Consegna:
Prosegui il racconto di arrampicata trad riportato più sotto, riprendendo subito dopo la sua ultima frase.

Brano estratto:
================================

Paolo Marazzi è un atleta ufficiale Arc'teryx, La Sportiva, Black Diamond e Smith, sotto la mole di capelli e barba si nasconde uno dei migliori free-telemarker italiani (guardate il bellissimo SMOG2015), ma soprattutto uno degli esponenti più attivi del movimento TRAD CLIMBING italiano. Paolo ci accompagnerà per mano nel lato oscuro dell'arrampicata, dove Friend non significa Amico, Nut non significa Nocciolina e lo Stopper non è un giocatore di calcio. Benvenuti nel mondo TRAD.

Storia di pochi metri in un mondo parallelo

King Of The Bongo 1

Con i nostri classici orari, sveglia alle 10.00 del mattino, iniziammo a risalire le fisse e in circa  un’oretta siamo alla sosta più alta. Neanche farlo apposta toccava a me aprire il tiro.  Mentre iniziavo i pensieri variavano tra loro, ma avevano tutti un filo conduttore: “Dio… questa lama fa davvero schifo”; “non mi regge, sicuro”; “si muove, si rompe, la devo fare in artificiale”. Presa coscienza di quei quindici metri schifosi cerco di calmarmi un attimo rollandomi una sigaretta mentre preparo il materiale necessario: tutta roba micro, la lama è davvero piccola. Parto. Un passo in libera e piazzo il primo friends che allarga la lama appena mi appendo. Ok, si cambia metodo.

================================

Dati riportati:
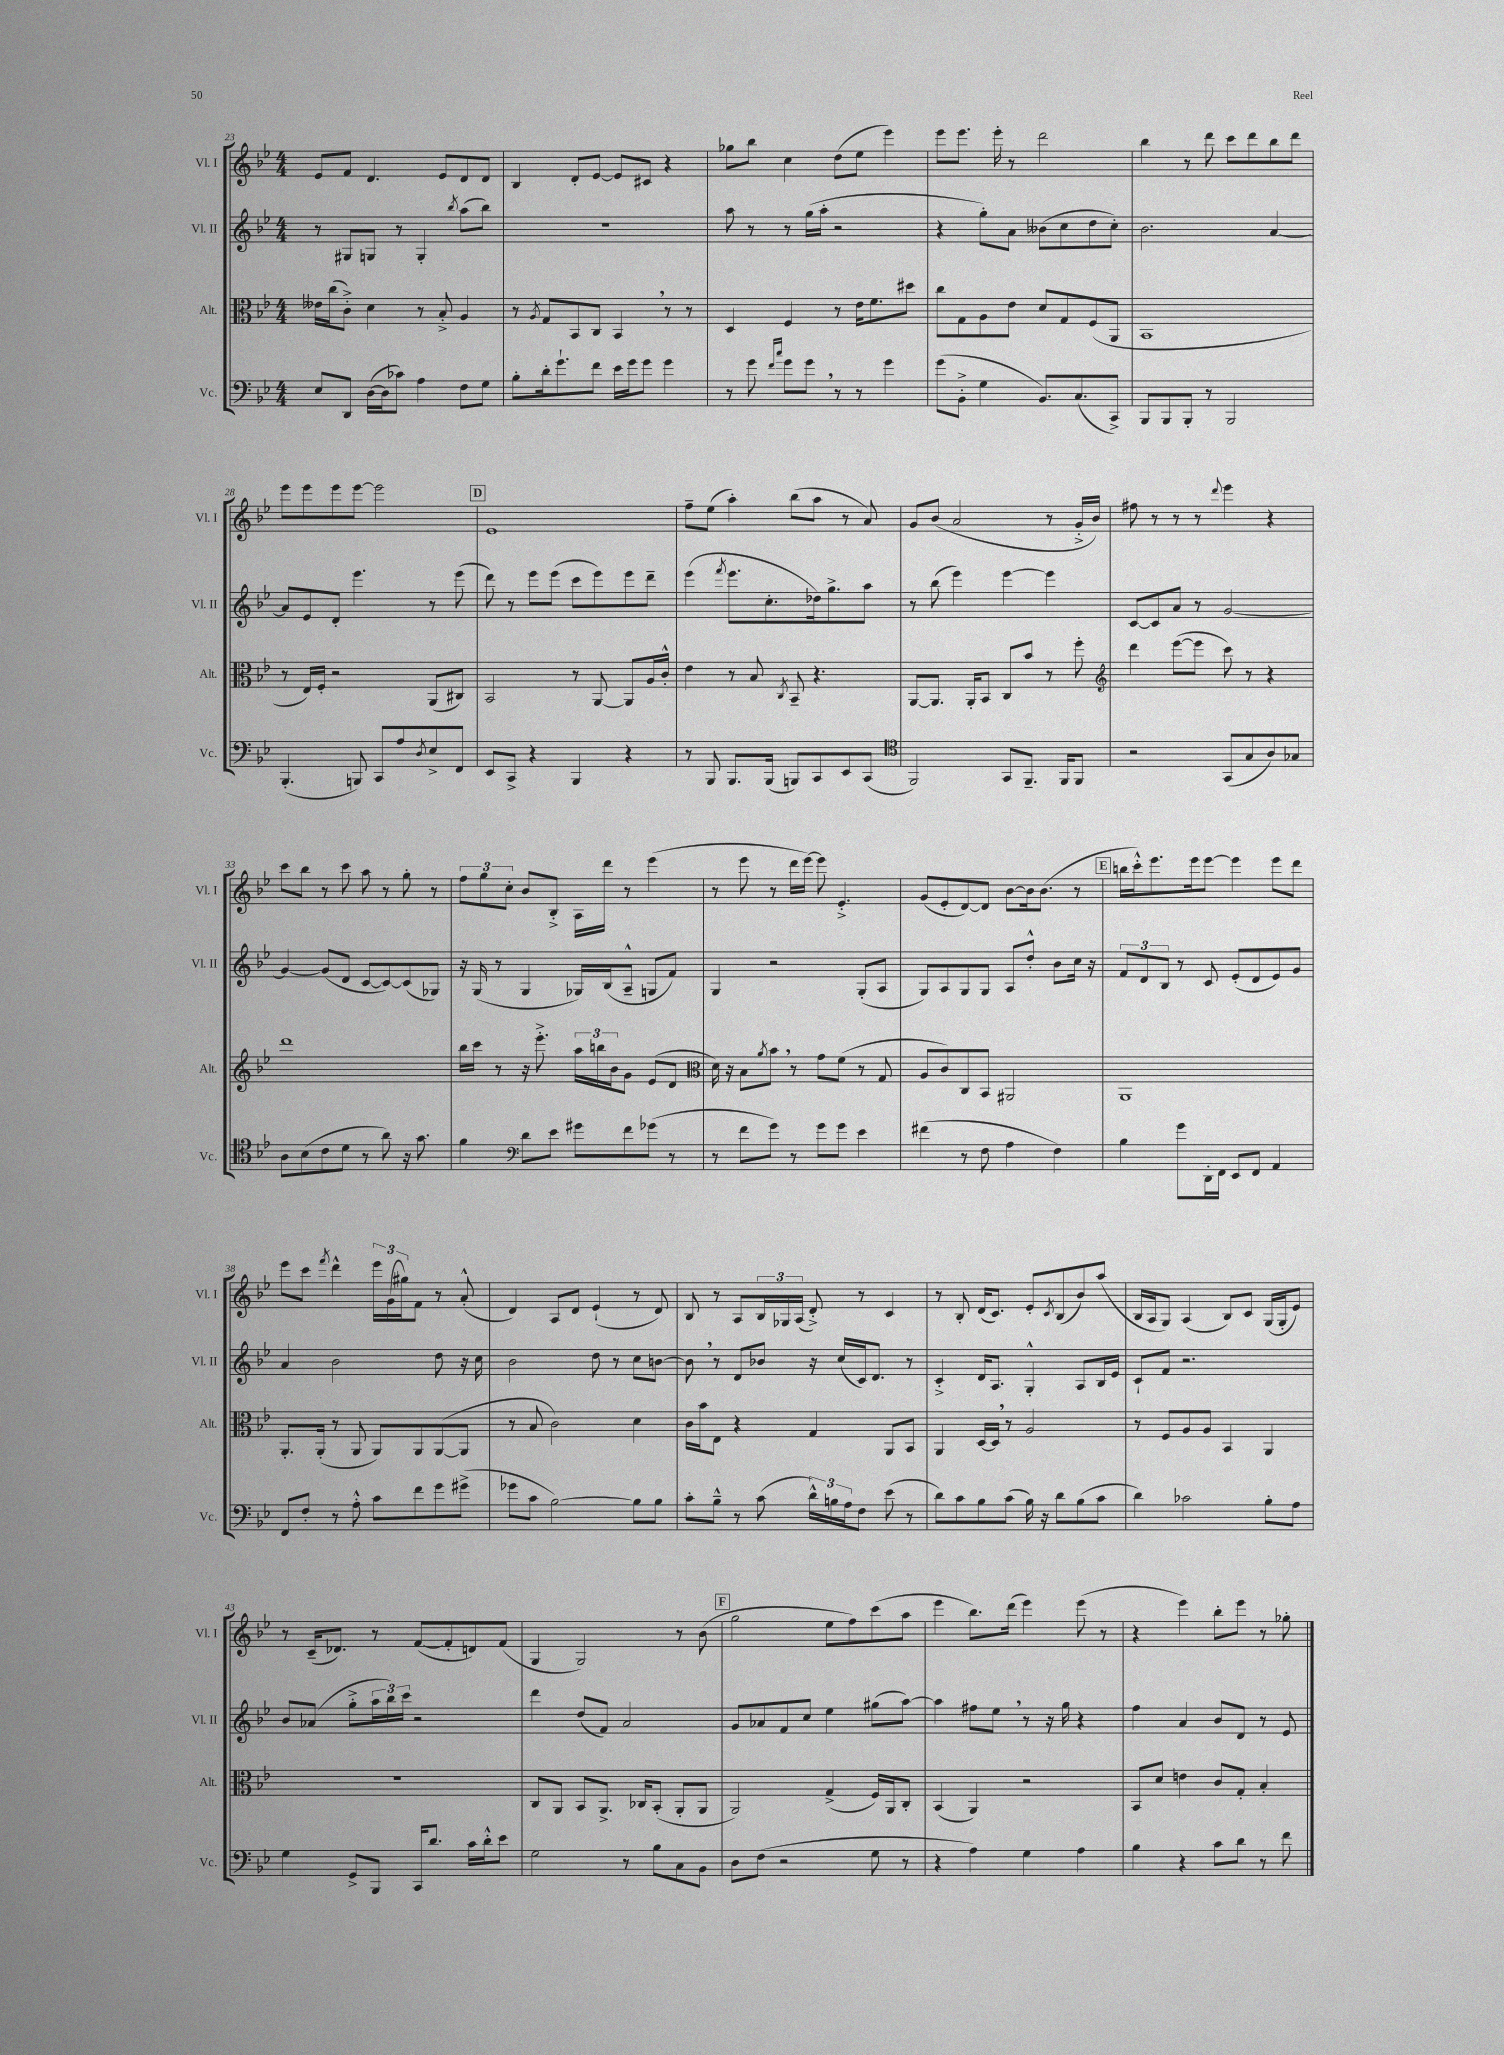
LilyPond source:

================================

Risposta:
- Luchino passami i micro-nuts e tieniti pure i friends che allargano la fessura appena li carico.-  

E così ebbe inizio, centimetro dopo centimetro, metro dopo metro quella che sarebbe poi stata una vera e propria “Lama di merda!”; dondolava, si rompeva, per ben due volte mi si è pure abbassato il nut appena l’ho caricato.

Di sicuro un vero artificialista, quando e se mai leggerà questi miei pensieri, si metterà a ridere. Penserà alle sue salite e dirà: “sei giovane.. ne hai ancora di roccia da scalare”. Certo ha ragione, sono giovane e non avevo mai aperto in artificiale e soprattutto non avevo mai  aperto in artificiale un tiro che presentasse un pericolo oggettivo cosi alto per me. Però è stato magico, è stata un’esperienza che mi ha lasciato qualcosa, potrei quasi dire che mi ha fatto crescere.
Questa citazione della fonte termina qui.